BEGIN The input

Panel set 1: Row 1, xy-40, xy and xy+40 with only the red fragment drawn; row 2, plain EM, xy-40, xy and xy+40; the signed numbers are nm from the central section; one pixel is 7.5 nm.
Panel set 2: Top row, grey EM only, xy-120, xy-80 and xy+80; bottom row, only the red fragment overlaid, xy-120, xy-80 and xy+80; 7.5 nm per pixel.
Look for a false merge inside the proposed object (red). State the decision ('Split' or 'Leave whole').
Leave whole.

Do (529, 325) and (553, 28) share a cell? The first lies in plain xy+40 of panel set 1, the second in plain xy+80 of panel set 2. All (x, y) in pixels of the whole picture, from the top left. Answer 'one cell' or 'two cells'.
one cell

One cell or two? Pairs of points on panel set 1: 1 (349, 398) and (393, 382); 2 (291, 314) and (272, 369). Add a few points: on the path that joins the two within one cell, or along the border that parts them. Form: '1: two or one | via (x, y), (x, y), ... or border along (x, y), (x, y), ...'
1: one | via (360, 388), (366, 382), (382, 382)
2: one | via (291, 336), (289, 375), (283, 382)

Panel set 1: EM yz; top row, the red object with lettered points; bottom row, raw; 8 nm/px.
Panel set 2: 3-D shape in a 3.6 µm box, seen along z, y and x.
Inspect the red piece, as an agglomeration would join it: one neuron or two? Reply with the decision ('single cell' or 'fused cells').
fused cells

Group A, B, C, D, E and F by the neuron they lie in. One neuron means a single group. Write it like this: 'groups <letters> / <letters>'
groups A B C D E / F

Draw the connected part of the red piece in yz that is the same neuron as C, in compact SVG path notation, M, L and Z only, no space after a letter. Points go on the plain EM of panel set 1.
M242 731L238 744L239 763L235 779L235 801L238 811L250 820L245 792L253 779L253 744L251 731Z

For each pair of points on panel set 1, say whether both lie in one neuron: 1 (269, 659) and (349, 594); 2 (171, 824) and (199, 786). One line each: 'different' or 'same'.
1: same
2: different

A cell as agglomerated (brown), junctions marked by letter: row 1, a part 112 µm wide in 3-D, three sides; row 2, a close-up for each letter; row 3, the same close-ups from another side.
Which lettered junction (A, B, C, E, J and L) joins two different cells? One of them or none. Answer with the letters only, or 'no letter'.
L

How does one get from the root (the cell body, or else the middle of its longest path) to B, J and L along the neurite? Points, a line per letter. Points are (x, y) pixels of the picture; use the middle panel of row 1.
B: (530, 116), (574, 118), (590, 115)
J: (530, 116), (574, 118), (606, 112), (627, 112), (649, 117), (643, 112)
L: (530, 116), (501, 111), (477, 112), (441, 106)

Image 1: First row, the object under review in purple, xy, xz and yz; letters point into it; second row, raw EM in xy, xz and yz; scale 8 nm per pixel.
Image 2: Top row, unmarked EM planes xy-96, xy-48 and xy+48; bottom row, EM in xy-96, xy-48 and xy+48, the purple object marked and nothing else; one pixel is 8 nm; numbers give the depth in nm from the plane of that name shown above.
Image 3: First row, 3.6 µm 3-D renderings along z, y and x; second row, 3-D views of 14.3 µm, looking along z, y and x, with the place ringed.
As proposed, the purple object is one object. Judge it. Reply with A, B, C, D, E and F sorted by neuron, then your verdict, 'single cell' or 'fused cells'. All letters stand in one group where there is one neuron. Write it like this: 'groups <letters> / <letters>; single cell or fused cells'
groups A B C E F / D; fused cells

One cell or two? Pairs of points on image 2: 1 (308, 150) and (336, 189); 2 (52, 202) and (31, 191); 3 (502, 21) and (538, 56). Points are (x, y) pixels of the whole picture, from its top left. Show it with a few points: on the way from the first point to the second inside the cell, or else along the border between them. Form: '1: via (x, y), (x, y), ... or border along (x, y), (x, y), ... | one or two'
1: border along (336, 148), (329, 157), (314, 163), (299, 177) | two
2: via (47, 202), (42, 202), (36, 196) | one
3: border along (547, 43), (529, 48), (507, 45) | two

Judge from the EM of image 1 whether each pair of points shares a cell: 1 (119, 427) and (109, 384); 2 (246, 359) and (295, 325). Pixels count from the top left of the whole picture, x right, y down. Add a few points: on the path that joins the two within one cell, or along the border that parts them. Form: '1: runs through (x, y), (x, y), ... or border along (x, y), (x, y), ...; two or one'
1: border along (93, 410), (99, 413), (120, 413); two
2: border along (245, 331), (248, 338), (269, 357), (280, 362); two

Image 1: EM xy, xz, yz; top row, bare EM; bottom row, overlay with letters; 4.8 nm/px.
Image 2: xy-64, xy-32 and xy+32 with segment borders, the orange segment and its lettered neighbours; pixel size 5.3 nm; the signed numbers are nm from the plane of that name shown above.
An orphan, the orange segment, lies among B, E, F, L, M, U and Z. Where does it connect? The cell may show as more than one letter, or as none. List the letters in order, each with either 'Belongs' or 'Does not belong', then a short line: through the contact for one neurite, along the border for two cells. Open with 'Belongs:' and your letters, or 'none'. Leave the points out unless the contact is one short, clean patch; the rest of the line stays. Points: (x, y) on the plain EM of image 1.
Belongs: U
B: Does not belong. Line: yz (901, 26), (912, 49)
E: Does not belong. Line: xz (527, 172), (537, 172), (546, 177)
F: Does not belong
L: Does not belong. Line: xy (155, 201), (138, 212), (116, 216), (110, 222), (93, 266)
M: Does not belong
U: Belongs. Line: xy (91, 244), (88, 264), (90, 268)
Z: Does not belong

END The input

## [What you have to do]
Please give all the lines above again, exactly as they read.

## [Response area]
Panel set 1: Row 1, xy-40, xy and xy+40 with only the red fragment drawn; row 2, plain EM, xy-40, xy and xy+40; the signed numbers are nm from the central section; one pixel is 7.5 nm.
Panel set 2: Top row, grey EM only, xy-120, xy-80 and xy+80; bottom row, only the red fragment overlaid, xy-120, xy-80 and xy+80; 7.5 nm per pixel.
Look for a false merge inside the proposed object (red). State the decision ('Split' or 'Leave whole').
Leave whole.

Do (529, 325) and (553, 28) share a cell? The first lies in plain xy+40 of panel set 1, the second in plain xy+80 of panel set 2. All (x, y) in pixels of the whole picture, from the top left. Answer 'one cell' or 'two cells'.
one cell

One cell or two? Pairs of points on panel set 1: 1 (349, 398) and (393, 382); 2 (291, 314) and (272, 369). Add a few points: on the path that joins the two within one cell, or along the border that parts them. Form: '1: two or one | via (x, y), (x, y), ... or border along (x, y), (x, y), ...'
1: one | via (360, 388), (366, 382), (382, 382)
2: one | via (291, 336), (289, 375), (283, 382)

Panel set 1: EM yz; top row, the red object with lettered points; bottom row, raw; 8 nm/px.
Panel set 2: 3-D shape in a 3.6 µm box, seen along z, y and x.
Inspect the red piece, as an agglomeration would join it: one neuron or two? Reply with the decision ('single cell' or 'fused cells').
fused cells

Group A, B, C, D, E and F by the neuron they lie in. One neuron means a single group. Write it like this: 'groups <letters> / <letters>'
groups A B C D E / F

Draw the connected part of the red piece in yz that is the same neuron as C, in compact SVG path notation, M, L and Z only, no space after a letter. Points go on the plain EM of panel set 1.
M242 731L238 744L239 763L235 779L235 801L238 811L250 820L245 792L253 779L253 744L251 731Z

For each pair of points on panel set 1, say whether both lie in one neuron: 1 (269, 659) and (349, 594); 2 (171, 824) and (199, 786). One line each: 'different' or 'same'.
1: same
2: different

A cell as agglomerated (brown), junctions marked by letter: row 1, a part 112 µm wide in 3-D, three sides; row 2, a close-up for each letter; row 3, the same close-ups from another side.
Which lettered junction (A, B, C, E, J and L) joins two different cells? One of them or none. Answer with the letters only, or 'no letter'.
L

How does one get from the root (the cell body, or else the middle of its longest path) to B, J and L along the neurite? Points, a line per letter. Points are (x, y) pixels of the picture; use the middle panel of row 1.
B: (530, 116), (574, 118), (590, 115)
J: (530, 116), (574, 118), (606, 112), (627, 112), (649, 117), (643, 112)
L: (530, 116), (501, 111), (477, 112), (441, 106)

Image 1: First row, the object under review in purple, xy, xz and yz; letters point into it; second row, raw EM in xy, xz and yz; scale 8 nm per pixel.
Image 2: Top row, unmarked EM planes xy-96, xy-48 and xy+48; bottom row, EM in xy-96, xy-48 and xy+48, the purple object marked and nothing else; one pixel is 8 nm; numbers give the depth in nm from the plane of that name shown above.
Image 3: First row, 3.6 µm 3-D renderings along z, y and x; second row, 3-D views of 14.3 µm, looking along z, y and x, with the place ringed.
As proposed, the purple object is one object. Judge it. Reply with A, B, C, D, E and F sorted by neuron, then your verdict, 'single cell' or 'fused cells'. All letters stand in one group where there is one neuron. Write it like this: 'groups <letters> / <letters>; single cell or fused cells'
groups A B C E F / D; fused cells

One cell or two? Pairs of points on image 2: 1 (308, 150) and (336, 189); 2 (52, 202) and (31, 191); 3 (502, 21) and (538, 56). Points are (x, y) pixels of the whole picture, from its top left. Show it with a few points: on the way from the first point to the second inside the cell, or else along the border between them. Form: '1: via (x, y), (x, y), ... or border along (x, y), (x, y), ... | one or two'
1: border along (336, 148), (329, 157), (314, 163), (299, 177) | two
2: via (47, 202), (42, 202), (36, 196) | one
3: border along (547, 43), (529, 48), (507, 45) | two

Judge from the EM of image 1 whether each pair of points shares a cell: 1 (119, 427) and (109, 384); 2 (246, 359) and (295, 325). Pixels count from the top left of the whole picture, x right, y down. Add a few points: on the path that joins the two within one cell, or along the border that parts them. Form: '1: runs through (x, y), (x, y), ... or border along (x, y), (x, y), ...; two or one'
1: border along (93, 410), (99, 413), (120, 413); two
2: border along (245, 331), (248, 338), (269, 357), (280, 362); two

Image 1: EM xy, xz, yz; top row, bare EM; bottom row, overlay with letters; 4.8 nm/px.
Image 2: xy-64, xy-32 and xy+32 with segment borders, the orange segment and its lettered neighbours; pixel size 5.3 nm; the signed numbers are nm from the plane of that name shown above.
An orphan, the orange segment, lies among B, E, F, L, M, U and Z. Where does it connect? The cell may show as more than one letter, or as none. List the letters in order, each with either 'Belongs' or 'Does not belong', then a short line: through the contact for one neurite, along the border for two cells. Open with 'Belongs:' and your letters, or 'none'. Leave the points out unless the contact is one short, clean patch; the rest of the line stays. Points: (x, y) on the plain EM of image 1.
Belongs: U
B: Does not belong. Line: yz (901, 26), (912, 49)
E: Does not belong. Line: xz (527, 172), (537, 172), (546, 177)
F: Does not belong
L: Does not belong. Line: xy (155, 201), (138, 212), (116, 216), (110, 222), (93, 266)
M: Does not belong
U: Belongs. Line: xy (91, 244), (88, 264), (90, 268)
Z: Does not belong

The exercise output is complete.